How to decorate your home with a Christmas garland (or two!)
Discover creative ways to adorn your home with Christmas garlands. Learn how to elevate your décor with the festive charm of garlands you’ve decorated yourself.
Putting garlands in our homes at Christmas springs from the notion of celebrating greenery in mid-winter at a time when many trees and hedges are bare. Like many traditions celebrated here in Ireland there is a pagan element and a Christian element and the garland is no different!
Whether you use real greenery, berries, pinecones and so on, or artificial ones, hanging and decorating garlands in the home at Christmas is a lovely tradition. Decorating your own garland beats buying a pre-decorated one hands down! Where’s the fun and creativity in buying one that was possibly made by a robot in a factory? Besides, making your own allows you to use baubles and decorations you already have, which supports the circular economy. You can refresh the look every so often with the odd new pick or ribbon and you have the freedom to tie it in with a specific colour or décor theme.
How to create a Christmas garland for your fireplace
Nicole Foley, our Visual Merchandiser, uses Fairytale Forest to decorate this garland. It’s a garland for your fireplace, but of course it can be used on a sideboard, a console table, along the tops of your kitchen presses… anywhere you like!
Decorating a garland for a staircase is slightly different and Nicole will take us through that separately (see below).

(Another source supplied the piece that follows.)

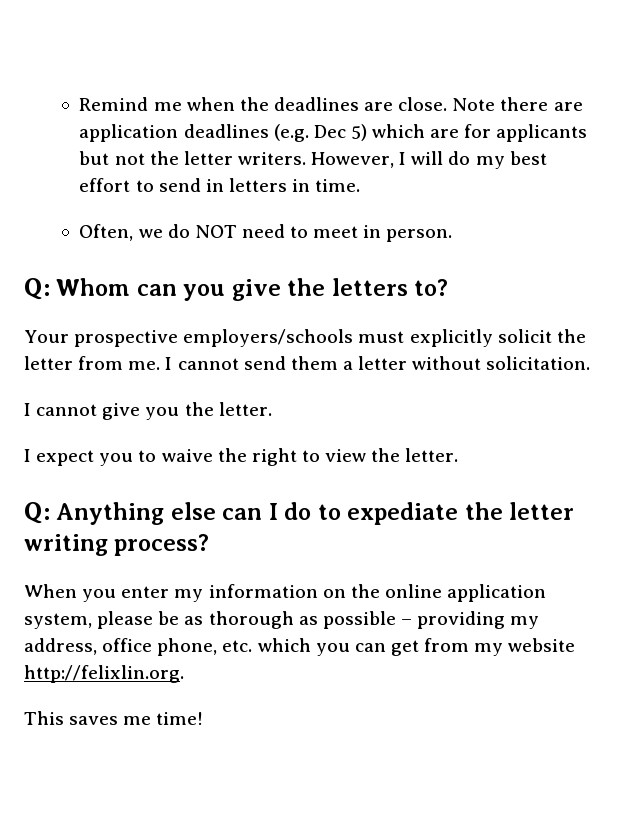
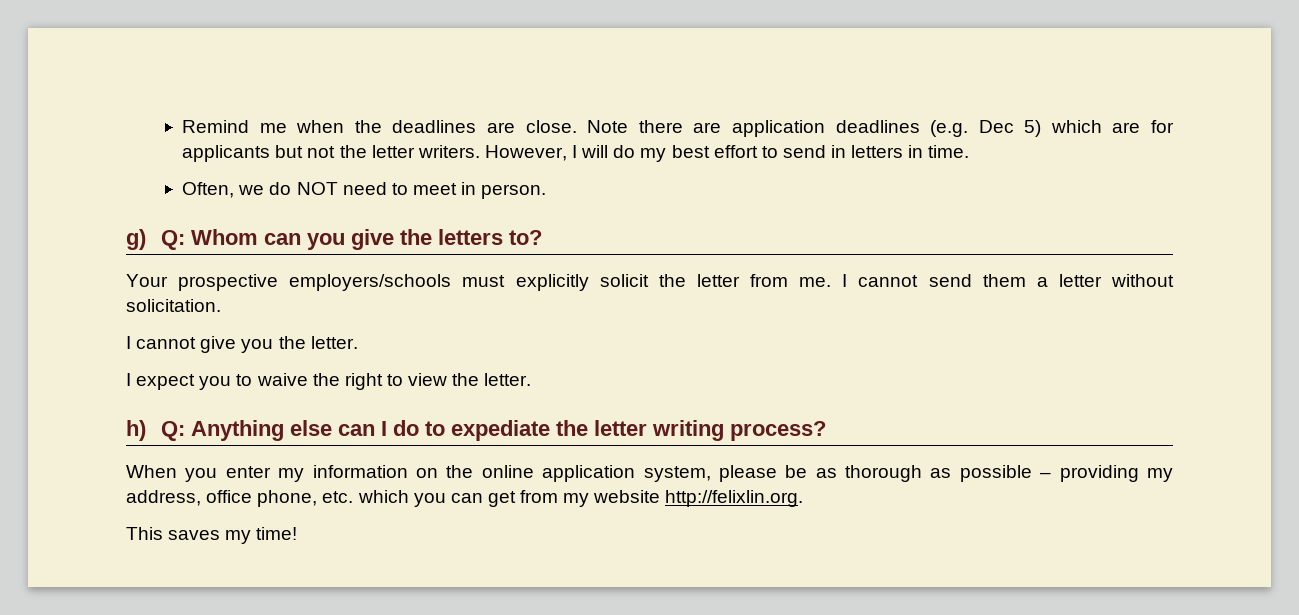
(453, 235) none -> [126,229,146,250] g)
(459, 455) none -> [126,420,146,441] h)
[123,716,152,725] me -> [225,530,252,544] my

For the mantelpiece garland you will need:
- 1 x pack of Push and Fix hooks to secure the garland to the surface. Push and Fix hooks have suction pads and are therefore easy to place and remove.
- 2 x cashmere garlands (270cm each)
- Lights – String Light Bundle in Classic Warm (12-string)
- Foliage – Maple spray x 2; Eucalyptus Iced Garland x 2
- Baubles for your choice (Nicole used items from our Fairytale Forest theme)
- Roses on clips
- 2 x pheasants on clips
- Ribbon for the bow, or a pre-made bow
–Start by twining the two garlands together to create a beautifully full effect.
–For a symmetrical look, find your centre point on the mantelpiece and mirror what you put on the right and left of it.
–Lights – Start in the middle. Split the 12-string length into two sections of 6 strings each (Nicole shows in the video how this is done).
–Foliage – Again, start in the middle with your lengths of foliage working one to the left, and one to the right.
–Decorations – Place your chosen baubles, floristry and hangers to your satisfaction on one side and then mirror this arrangement on the other side.
–Bow – The pièce de la résistance is your beautiful hand-tied bow, which goes in the centre, secured with wire.
Nicole makes it look easy – well, it’s easy when you know how, and after watching this video you will know how!
How to make your own Christmas garland for your stairs
Follow these instructions to create a beautiful garland that will stop your visitors in their tracks and draw the eyes of your guests upward. Watch the video for exactly how she does it and learn a couple of hacks!
Nicole uses two x 2.7m garlands per banister and this gives her enough length to create swags (where the garland is fastened to the stair rail at points so that it droops down and curves back up). Isn’t it pretty?
For the staircase garland you will need:
- 2 x Grandis Fir garlands (270cm each)
- LED cluster lights in Classic Warm (6m)
- Ribbon to make bows or pre-made bows
- Berry picks
- Hobby wire
Everything you see here, including the hooks and wire, is available on www.arboretum.ie or in Arboretum Leighlinbridge or Arboretum Urban Green at Chapters Bookstore, Parnell St, Dublin.
With the staircase and the mantelpiece dressed in greenery and twinkling lights, you get a sense of why garlands at Christmas time became a tradition. And now that you’ve done it, why not make decorating your own garlands a tradition in your home? Now, with that huge chunk of the Christmas décor done, sit down and have a nice cup of hot chocolate or maybe something stronger!